Sunday 7 September 2014

sunday drive: bad vilbel or designer bath

 Since indulging in Roman history, I have become quite keen on exploring what legacies there are to be discovered in these far reaches of the empire and I had the chance to explore Bad Vilbel, built over the foundations of a Roman settlement. The hidden past of this spa town, source of the Hassia label of water and home to its bottling-works, was only revealed in the mid-1800s during excavations to expand the regional railway network when a villa and spectacularly the floor of a Roman bathhouse was uncovered.
 Though the major extant portions of the detailed mosaic tile-work is conserved in museums around the world, artists and archeologists have reconstructed the floor exactly as it was found in situ, under a shallow pool contained within a pavilion and accompanied with artefacts and original tiles as part of the puzzle.
The design is similar to what H and I saw preserved in the Baths of Caracalla on the outskirts of Rome and features some equally fantastic creatures from Neptune's domain, including a Quinotaur, a bull bearing a trident and hence the five horns. The place was pretty interesting besides, too.

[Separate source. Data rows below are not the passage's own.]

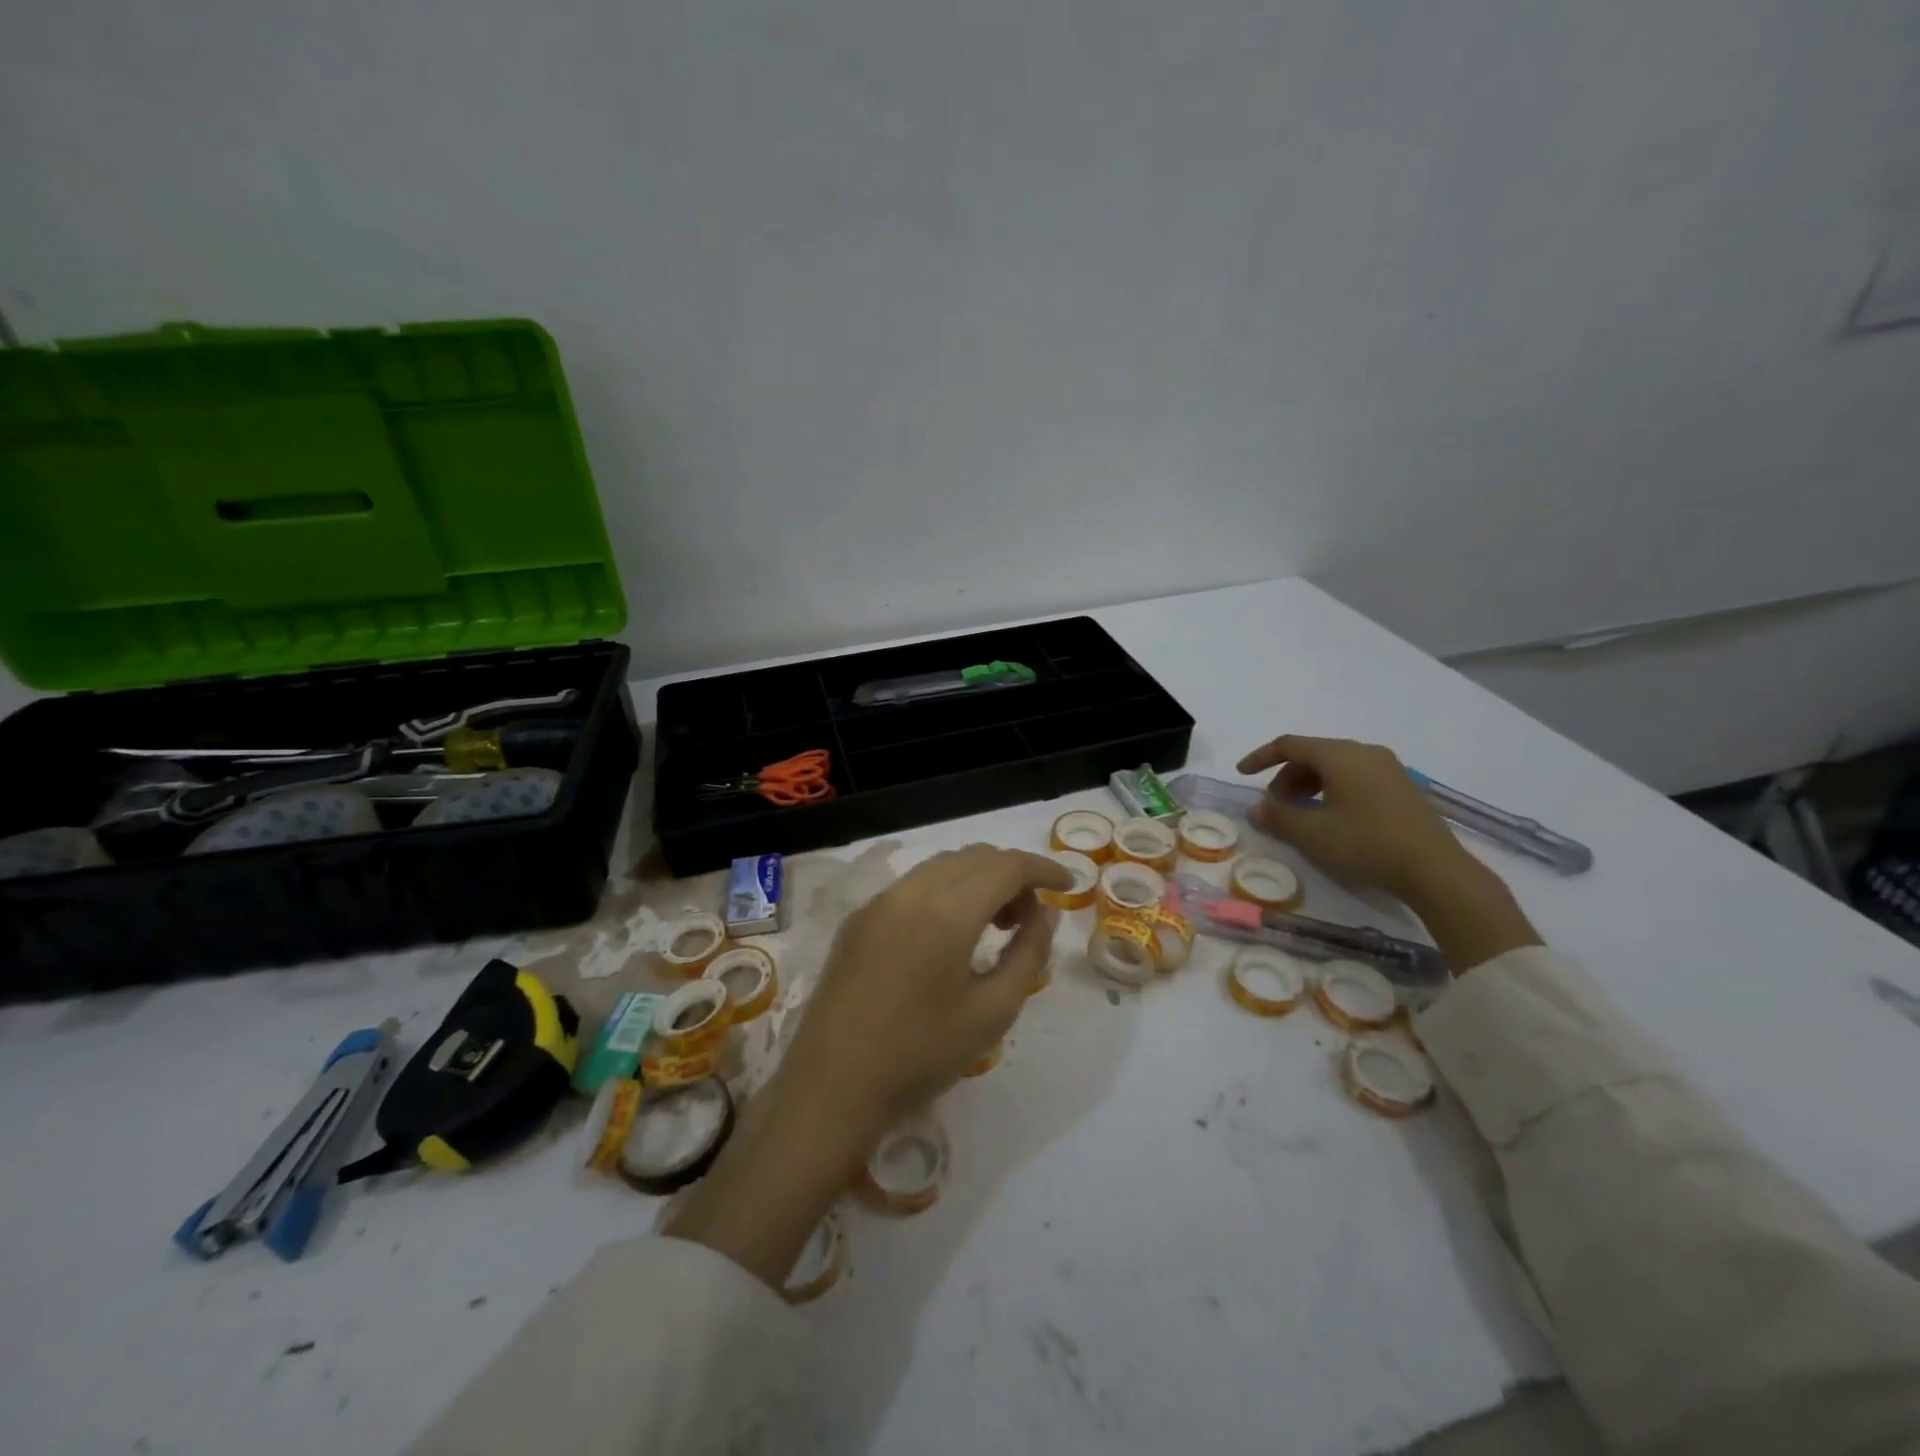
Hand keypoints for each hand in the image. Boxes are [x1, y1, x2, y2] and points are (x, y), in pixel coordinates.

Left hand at [780, 843, 1067, 1133]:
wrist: (831, 1087)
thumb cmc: (920, 1055)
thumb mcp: (992, 1011)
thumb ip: (1028, 954)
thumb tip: (1044, 914)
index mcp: (947, 911)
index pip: (1007, 865)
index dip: (1044, 868)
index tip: (1068, 887)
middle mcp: (911, 891)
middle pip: (975, 857)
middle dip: (1012, 876)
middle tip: (1030, 919)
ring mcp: (879, 902)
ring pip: (943, 866)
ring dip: (978, 881)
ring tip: (995, 926)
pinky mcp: (859, 919)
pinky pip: (914, 886)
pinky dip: (945, 892)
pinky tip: (950, 934)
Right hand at [1237, 734, 1470, 903]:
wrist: (1436, 870)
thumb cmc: (1366, 844)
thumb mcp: (1312, 834)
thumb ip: (1277, 817)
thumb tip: (1255, 808)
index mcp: (1340, 755)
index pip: (1289, 744)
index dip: (1260, 757)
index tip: (1242, 774)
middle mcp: (1364, 752)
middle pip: (1313, 754)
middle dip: (1286, 777)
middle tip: (1275, 806)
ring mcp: (1388, 768)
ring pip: (1335, 766)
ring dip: (1309, 785)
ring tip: (1301, 815)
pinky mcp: (1402, 788)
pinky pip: (1355, 777)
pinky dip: (1332, 790)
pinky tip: (1332, 819)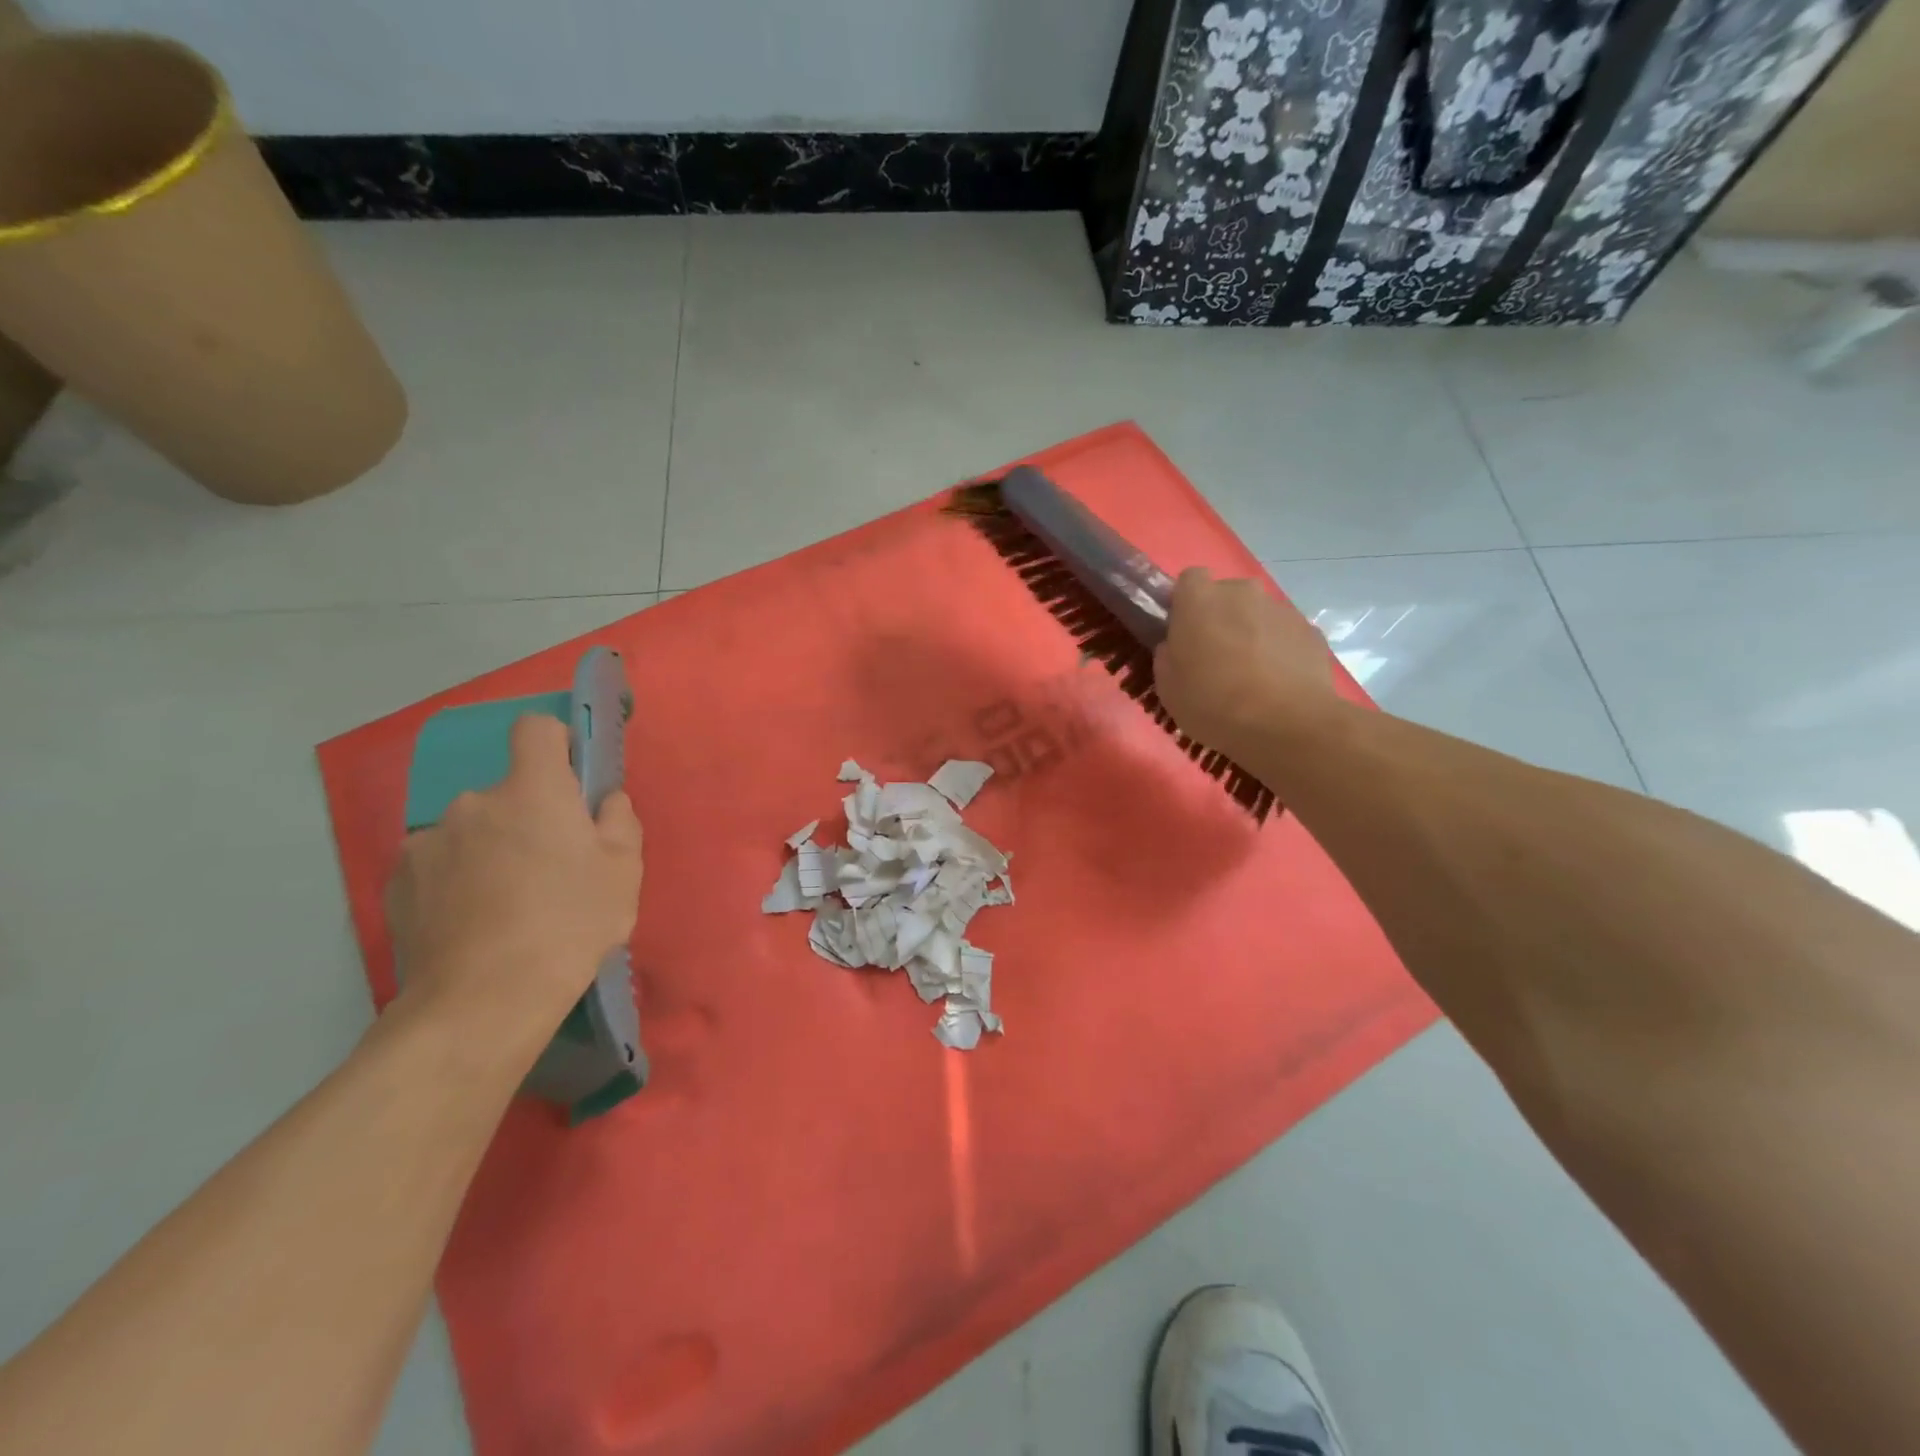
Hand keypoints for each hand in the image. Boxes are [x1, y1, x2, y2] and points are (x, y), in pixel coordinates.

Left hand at [387, 715, 643, 1035]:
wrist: (483, 1000)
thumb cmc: (570, 923)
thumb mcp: (624, 871)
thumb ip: (619, 820)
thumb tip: (603, 801)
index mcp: (532, 790)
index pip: (536, 729)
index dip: (556, 744)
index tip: (571, 780)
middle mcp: (473, 802)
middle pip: (508, 792)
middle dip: (528, 816)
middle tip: (550, 866)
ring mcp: (427, 842)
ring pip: (472, 830)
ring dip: (490, 849)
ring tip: (507, 903)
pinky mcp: (396, 883)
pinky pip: (439, 865)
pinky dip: (456, 880)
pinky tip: (473, 922)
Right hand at [1153, 567, 1338, 758]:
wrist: (1285, 723)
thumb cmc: (1212, 702)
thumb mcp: (1167, 686)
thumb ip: (1168, 655)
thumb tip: (1176, 647)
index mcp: (1199, 599)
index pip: (1190, 579)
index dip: (1186, 603)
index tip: (1184, 631)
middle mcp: (1242, 592)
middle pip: (1227, 595)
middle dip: (1221, 618)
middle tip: (1215, 658)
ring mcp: (1281, 609)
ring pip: (1258, 615)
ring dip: (1251, 634)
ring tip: (1251, 677)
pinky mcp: (1311, 631)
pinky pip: (1285, 635)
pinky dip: (1280, 651)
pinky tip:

Bad Vilbel is a town of wells and fountains and also features exhibitions on that subject and a rocky conic that illustrates to scale the geological strata above ground-water.
There was also a very fine ruined Wasserburg on a bayou of the River Nidda (the tributary of the Main named after the nearby Roman town of Nida, in today's suburb of Frankfurt-Heddernheim—heathens' home, remembering vaguely those old occupiers, like the Heathen Wall in Wiesbaden that is a remnant of a complex Roman aqueduct system) that serves as an open-air venue for concerts and theatrical productions.